What this task involves:
Return every line from the one with "22: (456, 509, 2.27)" through the one with "40: (489, 221, 2.21)", inclusive, exactly as it appears below.

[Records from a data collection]
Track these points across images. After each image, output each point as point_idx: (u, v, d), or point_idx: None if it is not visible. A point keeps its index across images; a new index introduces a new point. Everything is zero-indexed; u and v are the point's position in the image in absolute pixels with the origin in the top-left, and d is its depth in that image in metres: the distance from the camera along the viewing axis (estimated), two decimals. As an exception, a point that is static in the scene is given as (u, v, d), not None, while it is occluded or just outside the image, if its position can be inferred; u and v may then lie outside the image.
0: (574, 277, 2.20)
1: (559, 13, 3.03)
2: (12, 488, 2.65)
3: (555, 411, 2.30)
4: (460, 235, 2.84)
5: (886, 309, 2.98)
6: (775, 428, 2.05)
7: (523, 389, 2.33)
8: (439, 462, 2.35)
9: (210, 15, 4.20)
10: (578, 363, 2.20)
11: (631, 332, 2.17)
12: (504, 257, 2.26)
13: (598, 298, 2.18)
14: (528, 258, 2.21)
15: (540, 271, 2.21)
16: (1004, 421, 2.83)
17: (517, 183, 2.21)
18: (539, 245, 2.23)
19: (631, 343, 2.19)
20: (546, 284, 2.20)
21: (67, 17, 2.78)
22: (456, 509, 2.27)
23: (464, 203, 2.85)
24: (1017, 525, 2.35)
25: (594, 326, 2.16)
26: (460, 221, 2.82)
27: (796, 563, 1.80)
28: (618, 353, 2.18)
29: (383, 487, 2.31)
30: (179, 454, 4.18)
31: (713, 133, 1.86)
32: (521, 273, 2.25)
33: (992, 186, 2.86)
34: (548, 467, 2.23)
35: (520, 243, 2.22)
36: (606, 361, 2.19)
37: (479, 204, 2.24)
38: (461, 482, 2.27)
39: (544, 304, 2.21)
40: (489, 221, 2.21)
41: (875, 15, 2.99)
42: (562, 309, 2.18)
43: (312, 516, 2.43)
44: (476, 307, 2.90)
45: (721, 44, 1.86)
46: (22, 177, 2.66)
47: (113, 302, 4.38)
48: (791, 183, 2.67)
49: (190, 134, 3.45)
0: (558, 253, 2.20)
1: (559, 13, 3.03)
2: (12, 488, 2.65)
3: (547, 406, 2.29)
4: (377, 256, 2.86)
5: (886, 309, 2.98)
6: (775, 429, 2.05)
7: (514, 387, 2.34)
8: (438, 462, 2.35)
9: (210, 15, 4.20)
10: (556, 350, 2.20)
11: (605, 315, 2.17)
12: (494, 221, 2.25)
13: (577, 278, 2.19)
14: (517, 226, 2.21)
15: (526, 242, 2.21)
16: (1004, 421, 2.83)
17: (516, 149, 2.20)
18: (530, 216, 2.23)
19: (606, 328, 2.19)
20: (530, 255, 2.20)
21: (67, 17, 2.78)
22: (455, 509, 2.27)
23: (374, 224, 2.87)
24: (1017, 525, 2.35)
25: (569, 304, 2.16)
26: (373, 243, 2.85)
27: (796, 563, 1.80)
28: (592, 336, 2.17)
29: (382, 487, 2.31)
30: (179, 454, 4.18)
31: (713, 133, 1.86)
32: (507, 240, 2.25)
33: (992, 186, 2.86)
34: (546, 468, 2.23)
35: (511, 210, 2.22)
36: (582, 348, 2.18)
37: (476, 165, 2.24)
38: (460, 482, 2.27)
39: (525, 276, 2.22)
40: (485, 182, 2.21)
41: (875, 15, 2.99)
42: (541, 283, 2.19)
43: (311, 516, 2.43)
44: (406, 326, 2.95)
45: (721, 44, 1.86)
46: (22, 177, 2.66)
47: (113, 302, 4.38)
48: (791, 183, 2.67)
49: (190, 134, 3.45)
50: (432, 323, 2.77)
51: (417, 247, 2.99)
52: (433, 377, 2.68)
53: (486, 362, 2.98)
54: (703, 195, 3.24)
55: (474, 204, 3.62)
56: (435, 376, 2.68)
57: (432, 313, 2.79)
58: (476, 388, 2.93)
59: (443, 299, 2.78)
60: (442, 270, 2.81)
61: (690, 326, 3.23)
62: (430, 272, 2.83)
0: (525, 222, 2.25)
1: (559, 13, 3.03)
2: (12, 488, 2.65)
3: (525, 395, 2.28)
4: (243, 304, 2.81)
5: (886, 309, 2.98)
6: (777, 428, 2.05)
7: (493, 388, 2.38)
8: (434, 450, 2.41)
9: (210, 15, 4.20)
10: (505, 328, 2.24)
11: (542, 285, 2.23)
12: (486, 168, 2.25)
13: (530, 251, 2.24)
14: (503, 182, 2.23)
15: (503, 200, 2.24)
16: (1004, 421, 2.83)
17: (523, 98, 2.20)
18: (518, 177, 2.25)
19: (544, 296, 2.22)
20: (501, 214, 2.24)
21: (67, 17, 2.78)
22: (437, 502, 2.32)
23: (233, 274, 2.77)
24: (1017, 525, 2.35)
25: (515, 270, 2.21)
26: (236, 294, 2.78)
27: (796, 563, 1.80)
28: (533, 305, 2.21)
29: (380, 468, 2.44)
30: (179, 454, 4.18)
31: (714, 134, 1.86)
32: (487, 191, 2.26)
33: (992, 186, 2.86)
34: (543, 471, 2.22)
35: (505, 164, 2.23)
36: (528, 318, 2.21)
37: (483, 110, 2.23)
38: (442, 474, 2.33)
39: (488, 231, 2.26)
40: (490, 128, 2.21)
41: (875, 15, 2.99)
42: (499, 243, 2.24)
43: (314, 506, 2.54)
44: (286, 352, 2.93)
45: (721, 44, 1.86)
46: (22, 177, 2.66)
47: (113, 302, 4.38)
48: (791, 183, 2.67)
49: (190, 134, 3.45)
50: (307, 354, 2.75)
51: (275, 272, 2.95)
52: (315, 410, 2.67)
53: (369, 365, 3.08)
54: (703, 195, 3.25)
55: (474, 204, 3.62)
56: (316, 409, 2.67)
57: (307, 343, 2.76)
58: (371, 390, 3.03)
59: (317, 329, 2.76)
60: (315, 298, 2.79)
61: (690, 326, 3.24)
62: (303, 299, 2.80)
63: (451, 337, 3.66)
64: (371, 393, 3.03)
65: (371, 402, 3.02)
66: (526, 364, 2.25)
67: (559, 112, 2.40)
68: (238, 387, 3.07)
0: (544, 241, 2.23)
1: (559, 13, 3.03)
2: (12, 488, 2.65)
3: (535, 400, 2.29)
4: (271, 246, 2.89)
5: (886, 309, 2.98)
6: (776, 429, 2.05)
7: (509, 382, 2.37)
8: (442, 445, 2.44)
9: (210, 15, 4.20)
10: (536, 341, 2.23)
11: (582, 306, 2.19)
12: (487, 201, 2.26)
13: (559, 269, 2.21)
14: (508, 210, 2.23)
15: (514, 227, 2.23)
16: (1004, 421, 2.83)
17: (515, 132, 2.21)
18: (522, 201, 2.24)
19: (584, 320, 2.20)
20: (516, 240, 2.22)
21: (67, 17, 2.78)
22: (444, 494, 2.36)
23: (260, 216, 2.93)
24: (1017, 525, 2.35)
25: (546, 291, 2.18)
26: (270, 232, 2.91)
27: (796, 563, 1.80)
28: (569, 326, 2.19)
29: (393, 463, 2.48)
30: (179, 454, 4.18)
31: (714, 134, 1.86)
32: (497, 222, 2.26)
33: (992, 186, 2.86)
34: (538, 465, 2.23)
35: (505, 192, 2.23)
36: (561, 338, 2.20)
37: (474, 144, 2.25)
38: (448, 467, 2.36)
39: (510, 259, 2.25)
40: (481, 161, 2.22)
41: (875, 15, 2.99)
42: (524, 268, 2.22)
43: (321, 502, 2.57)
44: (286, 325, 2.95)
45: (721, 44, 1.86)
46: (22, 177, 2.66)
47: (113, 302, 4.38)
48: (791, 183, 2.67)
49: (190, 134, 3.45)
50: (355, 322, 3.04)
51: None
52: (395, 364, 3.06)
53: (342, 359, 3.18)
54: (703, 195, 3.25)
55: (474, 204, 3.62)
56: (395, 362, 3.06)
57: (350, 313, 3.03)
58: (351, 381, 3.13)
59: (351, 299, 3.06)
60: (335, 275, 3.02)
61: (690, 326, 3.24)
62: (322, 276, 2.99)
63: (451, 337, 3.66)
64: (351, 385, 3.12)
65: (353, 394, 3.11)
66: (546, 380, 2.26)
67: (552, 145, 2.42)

Response area:
22: (456, 509, 2.27)
23: (464, 203, 2.85)
24: (1017, 525, 2.35)
25: (594, 326, 2.16)
26: (460, 221, 2.82)
27: (796, 563, 1.80)
28: (618, 353, 2.18)
29: (383, 487, 2.31)
30: (179, 454, 4.18)
31: (713, 133, 1.86)
32: (521, 273, 2.25)
33: (992, 186, 2.86)
34: (548, 467, 2.23)
35: (520, 243, 2.22)
36: (606, 361, 2.19)
37: (479, 204, 2.24)
38: (461, 482, 2.27)
39: (544, 304, 2.21)
40: (489, 221, 2.21)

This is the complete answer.